** Material supplied follows **

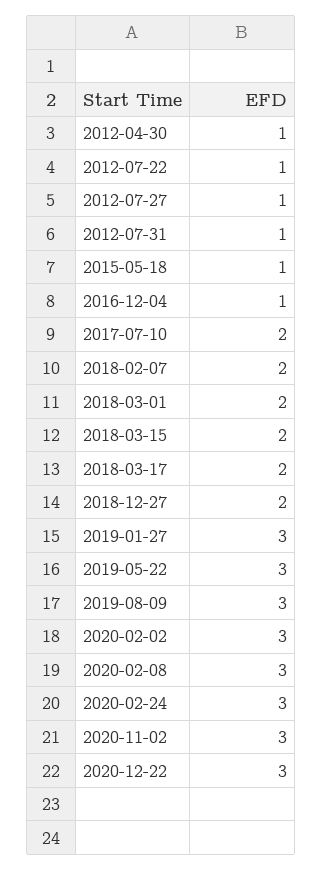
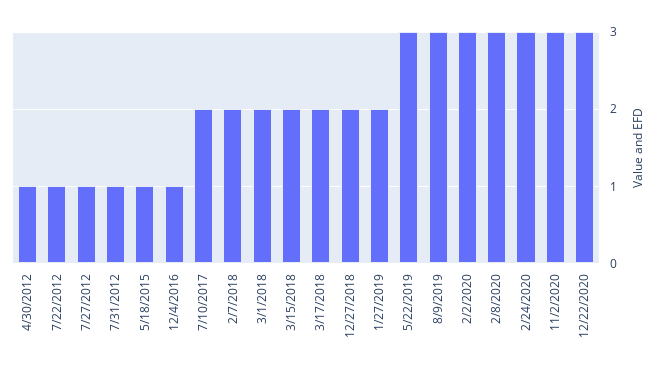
2019-01-27: 3 -> 2

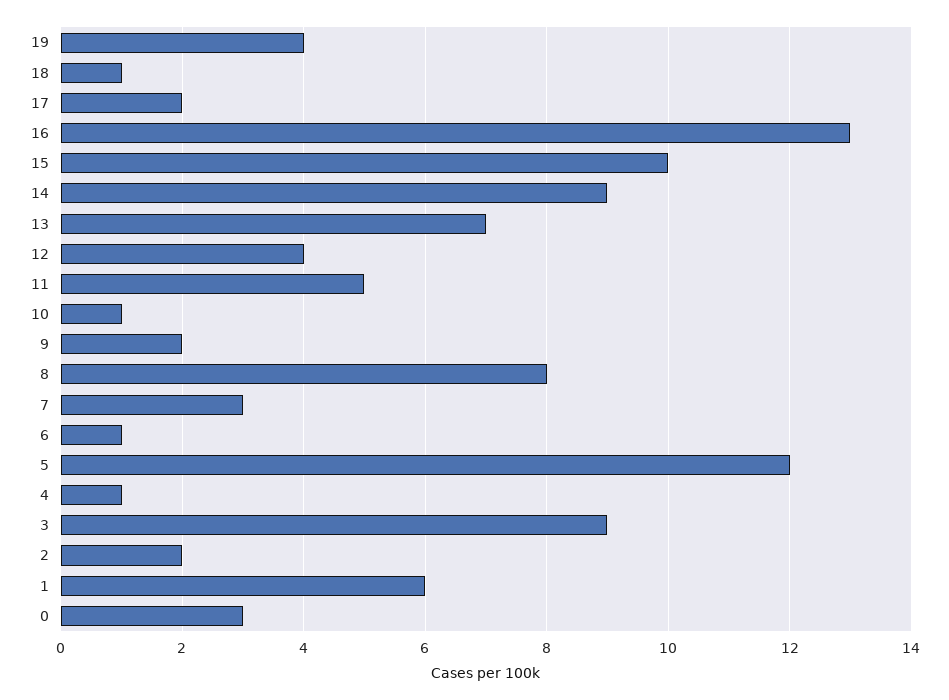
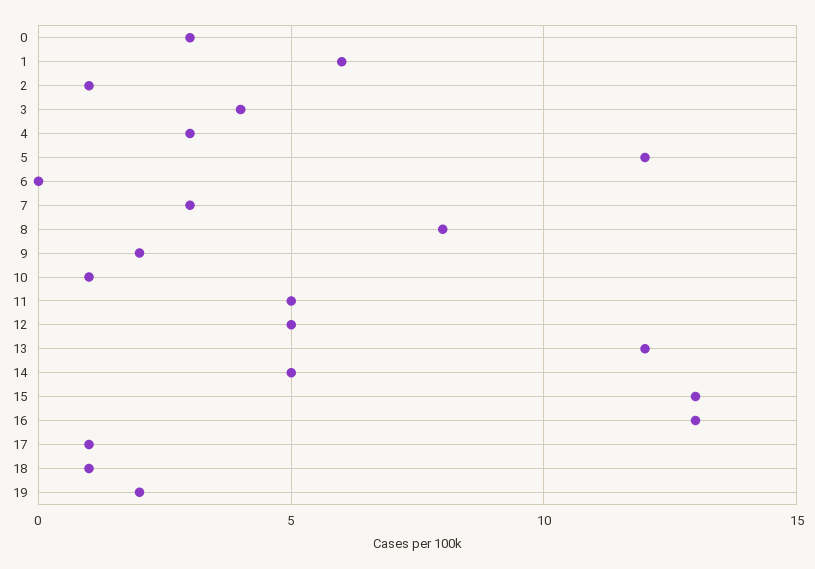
19: 4 -> 2
17: 2 -> 1
15: 10 -> 13
14: 9 -> 5
13: 7 -> 12
12: 4 -> 5
6: 1 -> 0
4: 1 -> 3
3: 9 -> 4
2: 2 -> 1

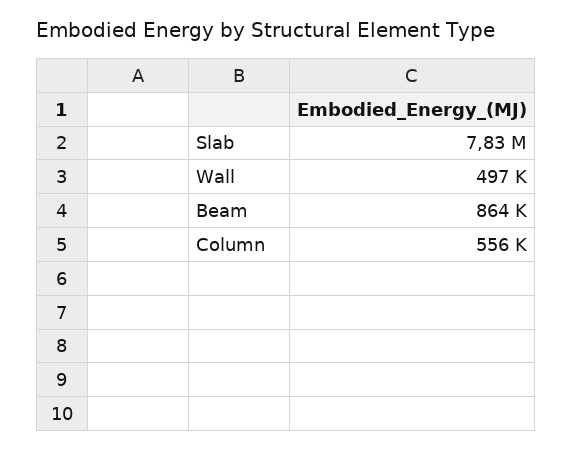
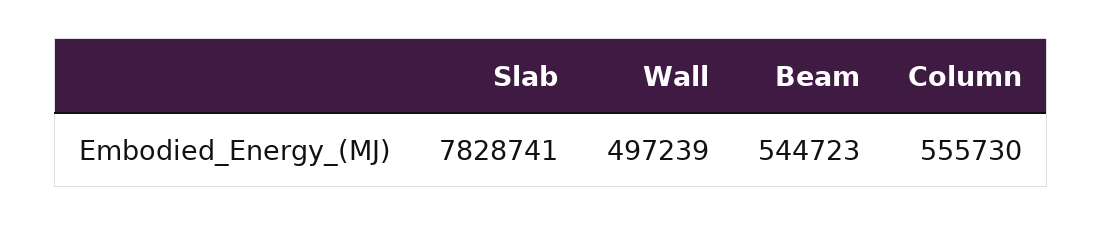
Beam: 864000 -> 544723

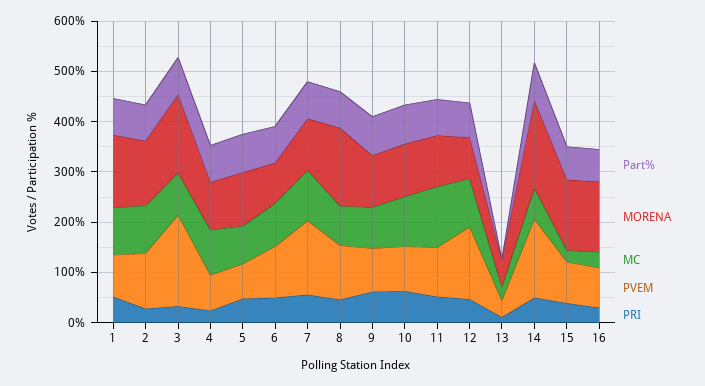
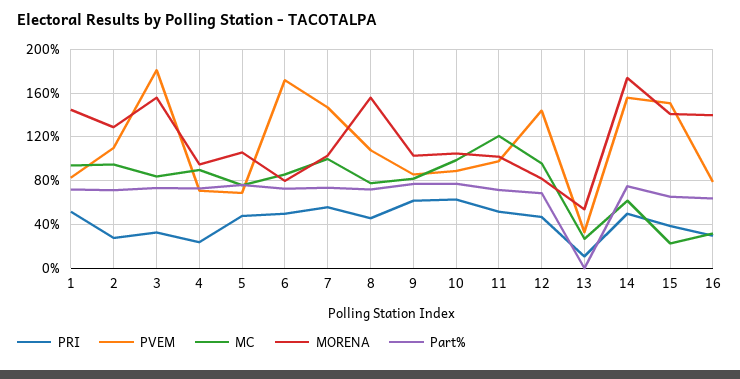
PVEM, 6: 100 -> 170
PVEM, 15: 80 -> 150

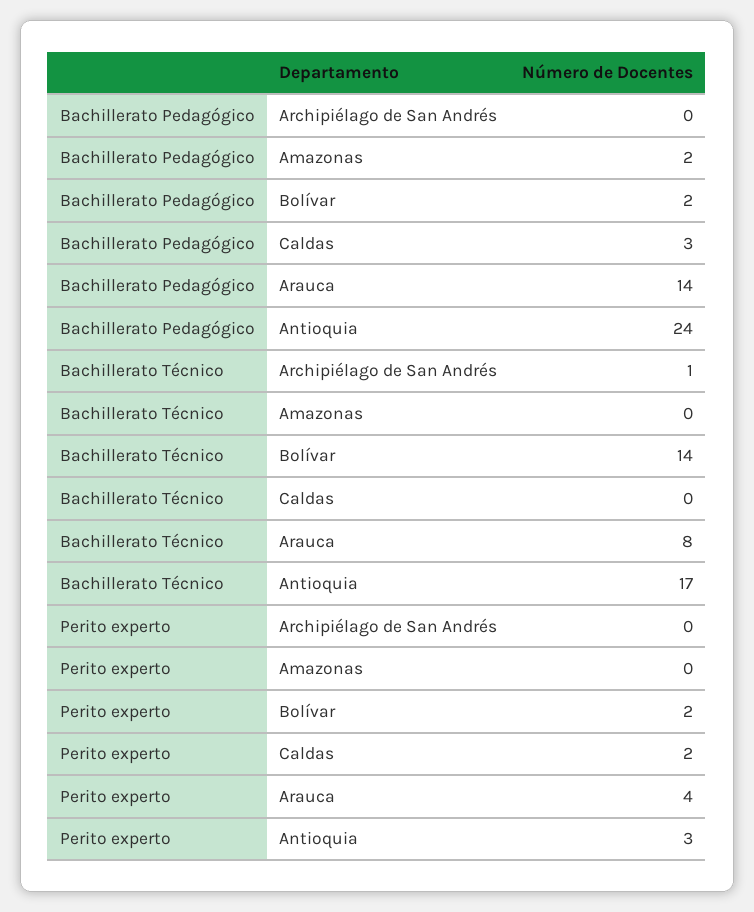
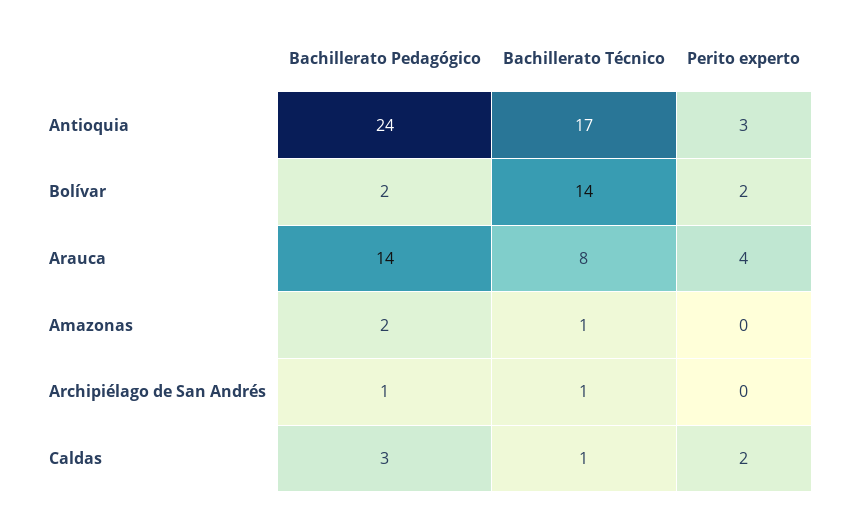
Bachillerato Pedagógico, Archipiélago de San Andrés: 0 -> 1
Bachillerato Técnico, Amazonas: 0 -> 1
Bachillerato Técnico, Caldas: 0 -> 1

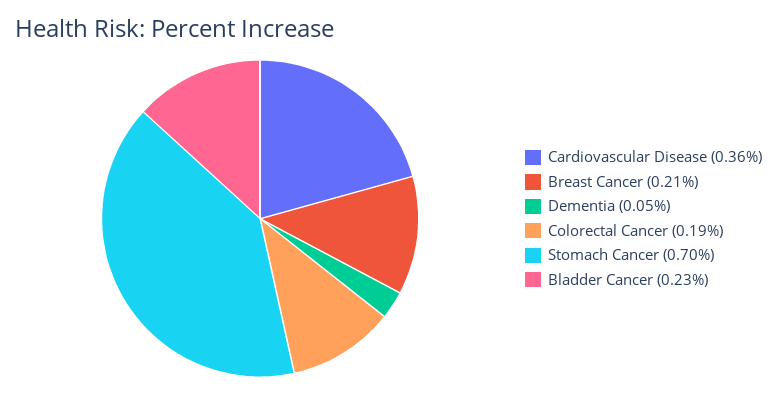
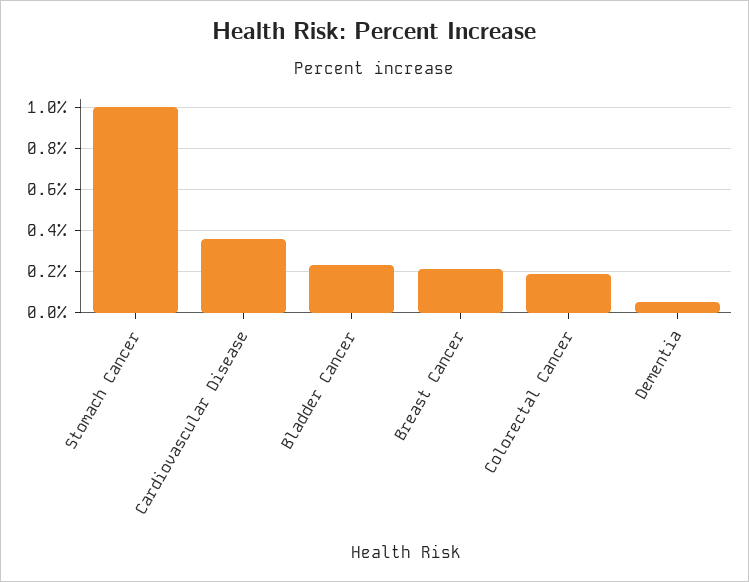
Stomach Cancer: 0.7 -> 1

** End of Material supplied **

-- Problem statement --
Reproduce the material above from its first line through the line containing "Bachillerato Pedagógico, Archipiélago", both ends included, and skip every picture.

-- Expected answer --
2019-01-27: 3 -> 2

19: 4 -> 2
17: 2 -> 1
15: 10 -> 13
14: 9 -> 5
13: 7 -> 12
12: 4 -> 5
6: 1 -> 0
4: 1 -> 3
3: 9 -> 4
2: 2 -> 1

Beam: 864000 -> 544723

PVEM, 6: 100 -> 170
PVEM, 15: 80 -> 150

Bachillerato Pedagógico, Archipiélago de San Andrés: 0 -> 1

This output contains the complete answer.